Moving 4 percentage points of indirect spend from Mental-health-digital to Rare-disease-genomics raises mean NPV by roughly $10M — but almost entirely in the right tail, leaving the probability of breaking even essentially unchanged at ~30%. Moving 4 percentage points from Cardiac-devices to Oncology-imaging lifts mean NPV by only ~$2M and likewise barely moves P(NPV > 0) — the steadier but smaller rebalance.

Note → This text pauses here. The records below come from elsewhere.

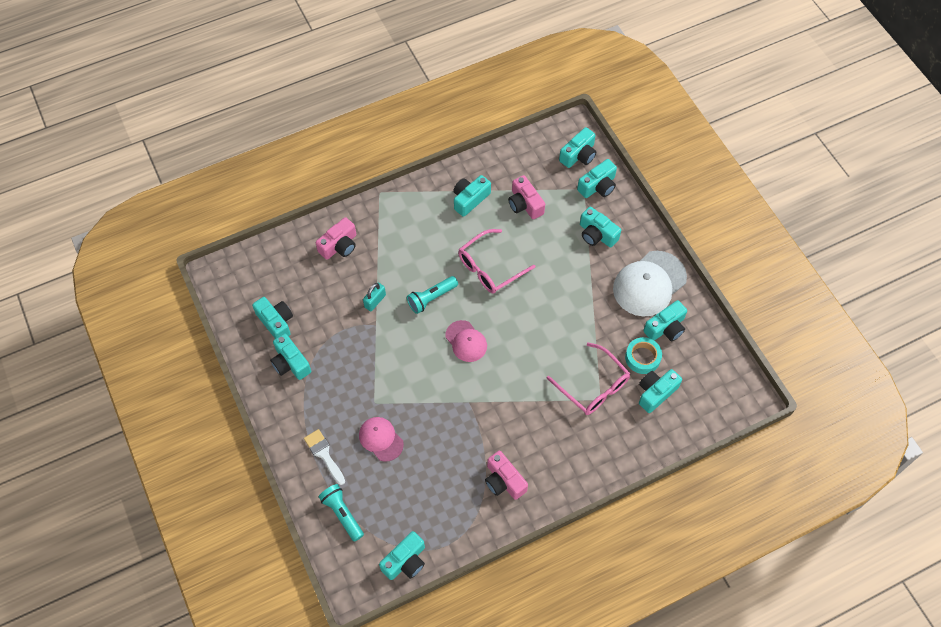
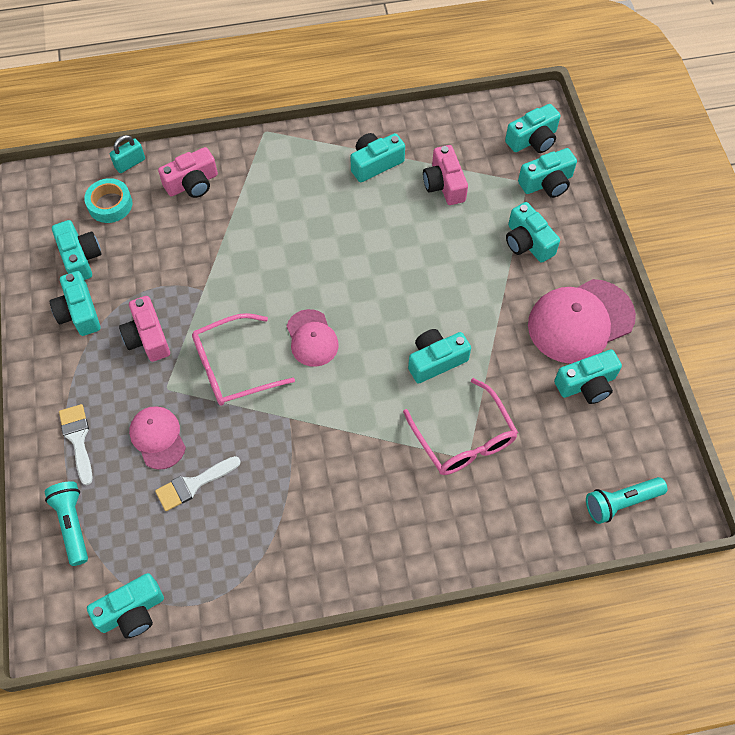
camera: 15 degrees right, 0 degrees up
(375, 301) = (212, 260): turquoise padlock -> turquoise padlock (130, 163)
(417, 465) = (193, 484): none -> white brush
(431, 298) = (285, 273): turquoise flashlight -> turquoise flashlight (621, 503)
(490, 267) = (374, 252): pink glasses -> pink glasses (233, 367)
(504, 481) = (301, 536): pink camera -> pink camera (147, 337)
(642, 357) = (543, 416): turquoise tape -> turquoise tape (110, 204)
(649, 284) = (580, 321): white cap -> pink cap
(655, 393) = (548, 468): turquoise camera -> turquoise camera (436, 360)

The simulation is what allowed the trustees to see those two options as different in shape, not just different in mean: the same headline metric can hide whether a reallocation buys tail upside or central-tendency improvement.

What the model changed

  • Grant office headcount expanded (one additional pre-award officer at $145,000 loaded) as the highest-leverage NPV lever — the simulated +0.05 renewal probability improvement is worth ~$3M in mean NPV terms.
  • Mental-health-digital allocation cut from 10% to 6% of indirect spend; the freed capacity reallocated to oncology imaging and rare-disease genomics in a 1:1 ratio, lifting mean NPV by roughly $10M while the breakeven probability holds near ~30%.
  • Five-year translation milestones added for each theme; themes failing to hit milestones on schedule are reviewed for closure rather than maintained at flat funding.
  • Trustee reporting restructured to include the simulated P10/P50/P90 alongside the deterministic mean, and the P(NPV > 0) metric is now the headline number on the quarterly report.
  • License-revenue-sharing model with PIs restructured to reflect the LogNormal nature of the upside — flat percentages were replaced with tiered shares that pay more at the tail, aligning incentives with the actual distribution.

ModelRisk Functionality Used

  • Bernoulli-per-year publication generation conditioned on grant continuity, replacing the deterministic "expected publications" point estimate with a real binomial count.
  • Beta posteriors on grant renewal (Beta(20, 8)) and translation probabilities per theme — the only defensible family for bounded rate parameters, and one that produces a tight P10 the deterministic model cannot show.
  • LogNormal license values per theme with theme-specific σ_log between 0.80 (cardiac devices) and 1.20 (rare-disease genomics), reflecting the empirical fact that successful translations cluster around modest values with a long tail of major wins.
  • Per-theme cash-flow aggregation to portfolio NPV with a 10% discount rate over the 5-year horizon and a 7-year license-to-PV adjustment, producing the roughly +$2M mean / −$112M median split that drove the trustee restructure.
  • Tornado on portfolio NPV identifying the grant office as the highest-leverage lever, ahead of any portfolio rebalance — a counter-intuitive finding the deterministic model could not have surfaced.
  • Scenario CDF comparison of three rebalance options under common random numbers, isolating reallocation effect from sampling noise.

A research-portfolio NPV that reports its mean and stops is a portfolio reporting its tail dressed up as its centre. Monte Carlo simulation in ModelRisk is what lets the research office answer the question its trustees actually ask — not "what is the expected return?" but "what is the probability we are underwater, and what is the cheapest lever to move that number?"